In a case closely watched by the media and legal communities, a jury deliberated for more than 20 hours over five days before finding that the newspaper and reporter David Wedge libeled Superior Court Judge Ernest B. Murphy in articles that portrayed him as lenient toward defendants. Another reporter, Jules Crittenden, was cleared.
Murphy claimed Wedge misquoted him as telling lawyers involved in the case about the teenage rape victim: “Tell her to get over it.”
The quote was included in a February 2002 series of Herald articles that said Murphy had been criticized by prosecutors for lenient sentences, including eight years’ probation for a 17-year-old convicted of two rapes and an armed robbery.
Murphy, 61, sued the Herald and its writers, claiming his comments about the 14-year-old, made in a closed-door meeting with lawyers, were misquoted and taken out of context. The newspaper stood by its reporting.
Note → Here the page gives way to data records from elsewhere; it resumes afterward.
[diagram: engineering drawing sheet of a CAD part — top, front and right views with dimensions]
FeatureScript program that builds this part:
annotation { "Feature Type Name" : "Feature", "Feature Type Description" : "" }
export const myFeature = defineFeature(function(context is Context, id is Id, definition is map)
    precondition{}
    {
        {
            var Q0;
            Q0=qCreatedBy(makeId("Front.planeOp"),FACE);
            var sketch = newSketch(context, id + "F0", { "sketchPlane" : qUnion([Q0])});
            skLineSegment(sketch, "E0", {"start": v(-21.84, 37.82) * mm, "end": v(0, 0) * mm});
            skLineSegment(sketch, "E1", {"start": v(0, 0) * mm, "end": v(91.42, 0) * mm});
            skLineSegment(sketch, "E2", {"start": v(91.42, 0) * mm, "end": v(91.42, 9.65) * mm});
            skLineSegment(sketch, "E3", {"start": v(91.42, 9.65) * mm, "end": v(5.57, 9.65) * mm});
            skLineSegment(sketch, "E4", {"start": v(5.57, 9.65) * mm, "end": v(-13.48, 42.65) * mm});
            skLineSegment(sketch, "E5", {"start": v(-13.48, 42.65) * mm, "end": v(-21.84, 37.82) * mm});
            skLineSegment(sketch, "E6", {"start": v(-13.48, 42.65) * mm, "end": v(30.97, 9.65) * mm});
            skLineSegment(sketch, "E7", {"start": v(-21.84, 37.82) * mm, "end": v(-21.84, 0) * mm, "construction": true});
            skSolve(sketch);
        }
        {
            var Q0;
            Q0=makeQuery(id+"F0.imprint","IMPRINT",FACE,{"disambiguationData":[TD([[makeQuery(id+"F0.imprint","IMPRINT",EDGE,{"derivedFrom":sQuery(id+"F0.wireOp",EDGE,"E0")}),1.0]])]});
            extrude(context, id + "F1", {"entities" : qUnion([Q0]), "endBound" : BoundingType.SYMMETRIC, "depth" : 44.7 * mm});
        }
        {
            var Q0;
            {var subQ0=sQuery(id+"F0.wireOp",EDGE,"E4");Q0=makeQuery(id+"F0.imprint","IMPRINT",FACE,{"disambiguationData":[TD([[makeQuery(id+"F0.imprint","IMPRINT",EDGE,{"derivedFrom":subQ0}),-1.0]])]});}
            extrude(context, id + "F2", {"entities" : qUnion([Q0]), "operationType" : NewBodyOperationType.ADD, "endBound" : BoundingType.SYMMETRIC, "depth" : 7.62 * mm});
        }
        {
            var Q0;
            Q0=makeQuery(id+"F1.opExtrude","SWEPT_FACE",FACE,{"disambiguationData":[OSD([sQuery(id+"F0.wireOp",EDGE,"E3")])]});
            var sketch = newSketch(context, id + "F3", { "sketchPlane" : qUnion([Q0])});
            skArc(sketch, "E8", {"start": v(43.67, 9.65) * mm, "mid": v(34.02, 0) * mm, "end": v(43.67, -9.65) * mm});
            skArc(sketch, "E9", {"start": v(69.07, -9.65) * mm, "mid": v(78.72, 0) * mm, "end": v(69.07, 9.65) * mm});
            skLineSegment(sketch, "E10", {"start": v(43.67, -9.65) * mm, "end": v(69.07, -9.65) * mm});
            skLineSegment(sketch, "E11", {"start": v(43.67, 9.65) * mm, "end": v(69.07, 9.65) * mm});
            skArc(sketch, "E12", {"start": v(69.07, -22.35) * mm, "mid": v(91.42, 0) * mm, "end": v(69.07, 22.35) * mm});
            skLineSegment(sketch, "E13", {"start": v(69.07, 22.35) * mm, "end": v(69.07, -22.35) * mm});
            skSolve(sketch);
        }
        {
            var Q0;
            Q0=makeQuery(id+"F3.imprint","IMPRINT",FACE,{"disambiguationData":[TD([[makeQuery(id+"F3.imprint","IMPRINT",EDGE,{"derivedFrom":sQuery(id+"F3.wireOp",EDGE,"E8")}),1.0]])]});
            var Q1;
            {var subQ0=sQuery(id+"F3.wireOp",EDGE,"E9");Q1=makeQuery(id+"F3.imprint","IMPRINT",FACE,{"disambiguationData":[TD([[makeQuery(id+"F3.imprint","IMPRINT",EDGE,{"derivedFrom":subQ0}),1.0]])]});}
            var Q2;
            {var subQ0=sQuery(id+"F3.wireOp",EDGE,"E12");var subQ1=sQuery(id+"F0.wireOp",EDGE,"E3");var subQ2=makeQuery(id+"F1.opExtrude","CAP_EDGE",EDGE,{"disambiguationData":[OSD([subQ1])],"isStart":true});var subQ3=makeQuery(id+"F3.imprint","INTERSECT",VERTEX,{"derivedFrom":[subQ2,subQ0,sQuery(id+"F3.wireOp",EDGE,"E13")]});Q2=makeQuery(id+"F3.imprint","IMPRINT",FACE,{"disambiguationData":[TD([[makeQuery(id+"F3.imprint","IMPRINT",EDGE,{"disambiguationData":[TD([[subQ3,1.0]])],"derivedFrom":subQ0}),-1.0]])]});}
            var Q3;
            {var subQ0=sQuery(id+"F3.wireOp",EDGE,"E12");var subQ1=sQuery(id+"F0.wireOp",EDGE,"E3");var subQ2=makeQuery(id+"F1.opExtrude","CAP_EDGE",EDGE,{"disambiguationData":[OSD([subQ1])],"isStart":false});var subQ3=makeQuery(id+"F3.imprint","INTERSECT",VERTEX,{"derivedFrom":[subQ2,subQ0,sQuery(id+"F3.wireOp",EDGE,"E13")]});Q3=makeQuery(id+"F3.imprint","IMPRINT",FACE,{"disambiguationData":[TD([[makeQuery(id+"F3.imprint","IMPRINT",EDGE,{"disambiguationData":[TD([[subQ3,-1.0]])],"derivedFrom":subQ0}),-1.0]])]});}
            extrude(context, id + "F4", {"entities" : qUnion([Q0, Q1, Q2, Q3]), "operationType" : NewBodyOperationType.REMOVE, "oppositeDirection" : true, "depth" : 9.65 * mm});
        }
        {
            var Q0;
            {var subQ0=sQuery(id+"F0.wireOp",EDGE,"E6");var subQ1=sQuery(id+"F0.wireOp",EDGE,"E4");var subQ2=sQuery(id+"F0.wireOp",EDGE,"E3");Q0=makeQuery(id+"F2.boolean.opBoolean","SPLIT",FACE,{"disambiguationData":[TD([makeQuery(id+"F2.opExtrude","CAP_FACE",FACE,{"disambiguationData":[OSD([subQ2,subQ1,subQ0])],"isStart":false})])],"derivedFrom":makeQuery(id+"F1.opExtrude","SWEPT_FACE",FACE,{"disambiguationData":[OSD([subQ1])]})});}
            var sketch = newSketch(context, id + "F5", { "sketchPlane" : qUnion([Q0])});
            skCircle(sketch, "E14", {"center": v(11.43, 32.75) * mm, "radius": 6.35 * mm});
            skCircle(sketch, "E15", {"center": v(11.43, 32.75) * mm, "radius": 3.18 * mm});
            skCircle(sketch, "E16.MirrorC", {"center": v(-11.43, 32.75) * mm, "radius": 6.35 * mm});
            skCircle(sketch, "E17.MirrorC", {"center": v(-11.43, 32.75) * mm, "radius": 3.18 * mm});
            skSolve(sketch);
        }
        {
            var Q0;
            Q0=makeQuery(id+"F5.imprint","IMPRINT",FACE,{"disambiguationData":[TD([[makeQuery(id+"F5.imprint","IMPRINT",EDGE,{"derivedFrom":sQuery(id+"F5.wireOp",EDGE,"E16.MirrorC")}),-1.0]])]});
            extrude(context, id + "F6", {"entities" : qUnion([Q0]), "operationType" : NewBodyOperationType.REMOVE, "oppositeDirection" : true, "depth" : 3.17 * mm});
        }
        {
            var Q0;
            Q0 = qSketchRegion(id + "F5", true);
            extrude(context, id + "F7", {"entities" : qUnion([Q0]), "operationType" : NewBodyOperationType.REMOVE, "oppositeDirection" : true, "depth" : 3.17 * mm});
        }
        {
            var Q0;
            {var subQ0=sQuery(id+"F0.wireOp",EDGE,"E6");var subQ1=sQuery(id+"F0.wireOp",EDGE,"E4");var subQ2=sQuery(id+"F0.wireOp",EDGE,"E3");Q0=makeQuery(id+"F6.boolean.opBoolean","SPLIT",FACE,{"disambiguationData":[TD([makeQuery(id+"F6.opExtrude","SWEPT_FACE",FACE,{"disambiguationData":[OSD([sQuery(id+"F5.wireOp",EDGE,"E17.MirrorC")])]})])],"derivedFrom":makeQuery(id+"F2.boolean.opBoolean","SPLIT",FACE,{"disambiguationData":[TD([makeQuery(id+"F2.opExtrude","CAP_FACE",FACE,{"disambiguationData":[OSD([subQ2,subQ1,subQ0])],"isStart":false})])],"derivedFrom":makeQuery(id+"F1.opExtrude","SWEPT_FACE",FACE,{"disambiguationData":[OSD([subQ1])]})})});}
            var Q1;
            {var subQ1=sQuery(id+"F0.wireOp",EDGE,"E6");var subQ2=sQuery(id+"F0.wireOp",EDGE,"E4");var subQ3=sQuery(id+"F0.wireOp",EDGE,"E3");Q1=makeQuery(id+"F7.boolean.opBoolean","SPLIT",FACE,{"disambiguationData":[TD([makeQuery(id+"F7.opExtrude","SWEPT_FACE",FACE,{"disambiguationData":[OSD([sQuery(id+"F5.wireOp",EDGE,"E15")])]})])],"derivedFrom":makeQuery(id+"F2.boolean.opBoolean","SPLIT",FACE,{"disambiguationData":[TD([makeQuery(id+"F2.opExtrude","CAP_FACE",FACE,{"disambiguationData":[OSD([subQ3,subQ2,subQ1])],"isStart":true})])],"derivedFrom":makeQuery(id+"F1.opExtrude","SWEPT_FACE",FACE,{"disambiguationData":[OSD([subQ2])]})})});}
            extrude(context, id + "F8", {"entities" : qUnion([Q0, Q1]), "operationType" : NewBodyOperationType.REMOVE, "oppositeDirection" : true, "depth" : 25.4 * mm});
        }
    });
“I’m feeling obviously very elated and very gratified about what’s happened so far,” Murphy said as he left court after the verdict was read. Later, Murphy said he hoped the verdict would be a warning to journalists around the country.
Patrick J. Purcell, the newspaper’s president and publisher, issued a statement thanking the jury “for their diligence on this very complicated case” but added, “We have complete faith in our reporter David Wedge, and we are confident this decision will be reversed on appeal.”
“We believe the First Amendment allows news organizations to provide uninhibited coverage of government and public figures, and we will continue to cover them vigorously,” Purcell said.